Many people don’t realize that they could own something significant, like a letter from one of the country’s Founding Fathers, said Bobby Livingston, a spokesman for the auction house.

“It tells the story of the United States,” Livingston said. “History repeats itself in America. It’s all right here in this auction.”




Bidders buy into these presidential items as a hobby, and it doesn’t have to be expensive, said Winston Blair, a board member for the American Political Items Collectors, a nonprofit organization founded in 1945 to collect and preserve presidential memorabilia.

And anytime there’s an intense election, similar to those in 2016 and 2020, interest in collecting presidential items increases.

“It’s just so neat to know that this person was president and they wore it, they signed it,” said Blair, who has a collection of 3,000 presidential items. “We can once own what they held in their hands.
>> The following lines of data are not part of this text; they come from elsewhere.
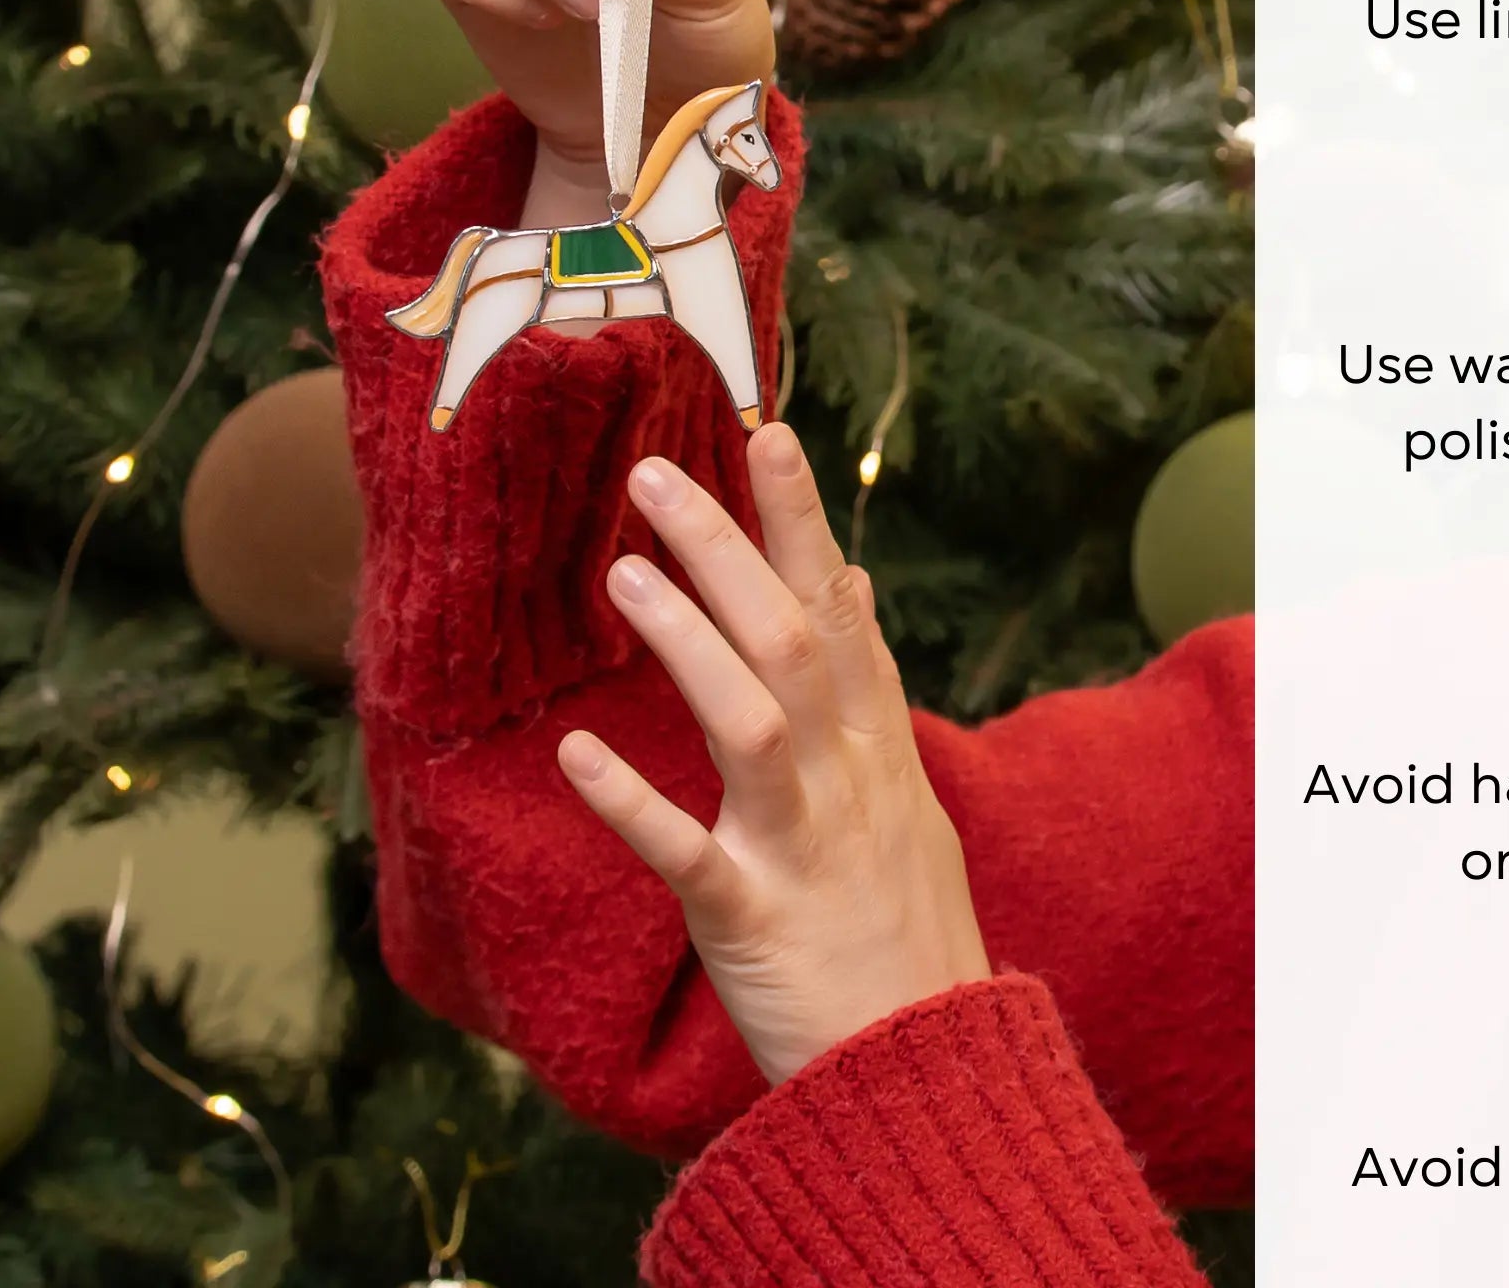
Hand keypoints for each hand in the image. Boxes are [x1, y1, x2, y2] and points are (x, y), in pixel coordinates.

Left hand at [556, 425, 991, 1086]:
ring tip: (622, 572)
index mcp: (877, 748)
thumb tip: (856, 581)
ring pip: (751, 722)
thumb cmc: (906, 929)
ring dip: (690, 642)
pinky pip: (691, 857)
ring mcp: (806, 847)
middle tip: (655, 474)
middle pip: (793, 640)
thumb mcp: (910, 793)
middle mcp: (848, 780)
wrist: (933, 1074)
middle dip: (730, 550)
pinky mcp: (757, 923)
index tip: (766, 434)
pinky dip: (635, 806)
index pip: (841, 610)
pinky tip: (576, 757)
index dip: (803, 522)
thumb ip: (873, 689)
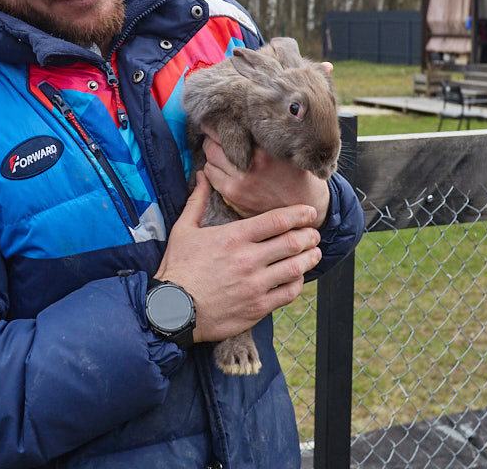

It brings a connection.”

Blair said he tended to favor items going to private collectors over museums because sometimes curators remove items from public display and because some donated items were auctioned off to help with fundraising or to pay off debts.

“They have more invested into it and they prize it more, and they’ll do whatever they can to make sure it stays in great condition,” Blair said about personal collectors, adding that it also means that rare pieces can be recirculated in the market. “It gives us hope that one day, we can own it again.”

A majority of the country’s cultural and historical artifacts are owned by private collectors, said Margaret Holben Ellis, president of the American Institute for Conservation and New York University professor of paper conservation.

But the issue with private collections, she said, is that many collectors may not know how to properly preserve sensitive historical items or may have a desire to display them.

“When something enters a private collection, the custodian is only a temporary custodian,” she said about private collectors. “The same expectation of preservation should be extended to these items.”

The institute offers resources to help private collectors maintain historical pieces and recommends against displaying them to keep natural light from damaging them, which is why museums will cycle collections, Holben Ellis said.

Crans said he could not properly protect his collection in his home in Naples, Florida, because it could be in the path of hurricanes. He said that he would prefer that all of his items from the Lincoln family go to a museum but that he had been cornered into raising money to get his family out of serious financial constraints.

“It’s all I have left — this is it,” he said. “I’m sort of forced to part with some family heirlooms.”